On 03/22/2016 10:28 PM, Kim Barrett wrote:
On Mar 22, 2016, at 5:24 AM, Per Liden <[email protected]> wrote:
One thing I like about this approach is that it's only the ReferenceHandler
thread that pops of elements from the pending list and enqueues them. That
simplifies things a lot.
I like that too. And hopefully we really can get rid of sun.misc.Cleaner
(under whatever name).
From a GC perspective I would however like to get away from the shared pending
list and the pending list lock entirety and instead provide a VM downcall to
get the pending list. The goal would of course be to have a more robust way of
transferring the pending list to Java land, instead of today's secret handshake
which is easy to get wrong. Also, not requiring the pending list lock (which is
a Java monitor) to be held during a GC would also simplify things a lot on the
GC side. E.g. the ReferencePendingListLockerThread could be removed completely.

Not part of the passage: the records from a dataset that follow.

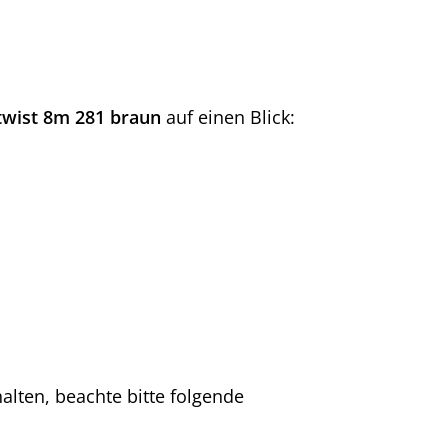
ktwist 8m 281 braun
auf einen Blick:
alten, beachte bitte folgende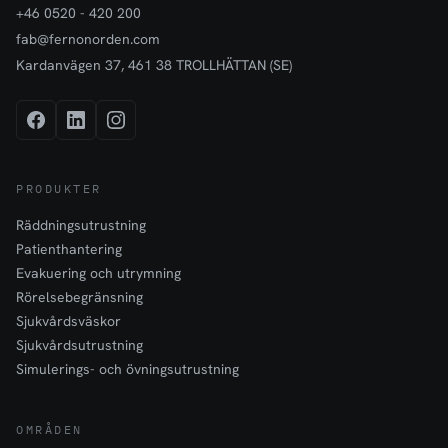
+46 0520 - 420 200
fab@fernonorden.com
Kardanvägen 37, 461 38 TROLLHÄTTAN (SE)
PRODUKTER
Räddningsutrustning
Patienthantering
Evakuering och utrymning
Rörelsebegränsning
Sjukvårdsväskor
Sjukvårdsutrustning
Simulerings- och övningsutrustning
OMRÅDEN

I’ve been thinking along the same lines. I think having the pending list (and
associated locking and notification) in Java is just making life difficult for
ourselves, and that things could be much simpler if that whole protocol was
owned by the VM.
Once the reference handler thread has obtained the latest list, if it then
wants to publish that list for other Java threads to help process, that’s a
policy choice that can be explored on the Java side, with no impact on the VM
(including the GC).
If the only blocking/waiting of ReferenceHandler thread was performed by
native code, could it simply ignore Java thread interrupts? If this is
possible, then the problems of InterruptedException allocation and
consequent OutOfMemoryError(s) just disappear.